People on social media are innocent of how bad things can be for some of us. They’d better hope that they never discover firsthand what a person can survive.
As for me, I’m with the Arab League. Specifically, I’m with the Saudis. My support for Israel hasn’t diminished in the slightest. The Saudis are using Israeli weapons, after all. Israel is a great country, a leader in every field of human endeavor.

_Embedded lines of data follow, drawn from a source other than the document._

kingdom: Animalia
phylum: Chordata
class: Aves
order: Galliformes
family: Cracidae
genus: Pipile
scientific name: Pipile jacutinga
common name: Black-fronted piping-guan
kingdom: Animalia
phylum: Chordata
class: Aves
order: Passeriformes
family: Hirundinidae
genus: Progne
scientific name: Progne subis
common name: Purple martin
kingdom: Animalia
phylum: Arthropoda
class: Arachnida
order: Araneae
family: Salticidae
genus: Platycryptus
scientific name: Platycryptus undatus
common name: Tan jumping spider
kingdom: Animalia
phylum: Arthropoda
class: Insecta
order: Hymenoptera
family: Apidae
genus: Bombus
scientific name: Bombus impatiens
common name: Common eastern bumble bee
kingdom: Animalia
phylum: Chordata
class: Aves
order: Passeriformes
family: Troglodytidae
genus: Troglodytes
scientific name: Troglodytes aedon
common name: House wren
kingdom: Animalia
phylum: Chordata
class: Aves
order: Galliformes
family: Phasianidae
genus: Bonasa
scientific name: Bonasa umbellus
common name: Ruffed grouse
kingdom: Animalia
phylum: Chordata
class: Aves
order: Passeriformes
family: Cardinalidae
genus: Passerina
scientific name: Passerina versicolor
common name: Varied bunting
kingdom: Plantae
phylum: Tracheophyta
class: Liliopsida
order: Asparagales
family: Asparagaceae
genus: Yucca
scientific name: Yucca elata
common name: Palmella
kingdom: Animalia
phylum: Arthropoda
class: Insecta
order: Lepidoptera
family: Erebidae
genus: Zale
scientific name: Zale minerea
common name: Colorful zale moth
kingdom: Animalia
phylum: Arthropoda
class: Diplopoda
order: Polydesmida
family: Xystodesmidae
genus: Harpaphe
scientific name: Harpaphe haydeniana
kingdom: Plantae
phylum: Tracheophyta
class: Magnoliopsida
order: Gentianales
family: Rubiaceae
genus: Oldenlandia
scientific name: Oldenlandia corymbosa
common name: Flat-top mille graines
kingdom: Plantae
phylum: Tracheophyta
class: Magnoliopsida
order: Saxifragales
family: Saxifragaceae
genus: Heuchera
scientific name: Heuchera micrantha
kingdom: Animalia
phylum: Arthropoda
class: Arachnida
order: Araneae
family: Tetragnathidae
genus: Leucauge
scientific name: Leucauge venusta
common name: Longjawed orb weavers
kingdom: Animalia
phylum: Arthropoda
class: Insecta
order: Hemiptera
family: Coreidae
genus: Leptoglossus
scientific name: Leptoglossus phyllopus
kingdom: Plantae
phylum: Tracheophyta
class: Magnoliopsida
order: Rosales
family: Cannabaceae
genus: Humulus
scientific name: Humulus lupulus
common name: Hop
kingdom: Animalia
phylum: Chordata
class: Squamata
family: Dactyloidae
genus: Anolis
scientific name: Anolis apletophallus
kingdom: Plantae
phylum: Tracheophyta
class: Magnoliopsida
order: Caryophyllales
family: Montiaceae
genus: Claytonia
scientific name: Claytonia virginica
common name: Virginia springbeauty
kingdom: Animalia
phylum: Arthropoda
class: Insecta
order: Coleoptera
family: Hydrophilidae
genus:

But there’s no Breaking the Silence in Saudi Arabia. Members of the armed forces fully accept the realities of soldiering.
“A country you don’t protect is a country you don’t deserve to live in.”
For the innocent
Now the Saudis are firmly enforcing the ethos “Live and let live, or you die.” They brook no argument. All over the Middle East, persecuted minorities suddenly have the confidence to speak out and act. It’s because they have protectors, men who kill without the slightest hesitation.
I could’ve used Saudi strategic special operators when I was a child, but now other children are being saved.
That knowledge is what helps me get through each day.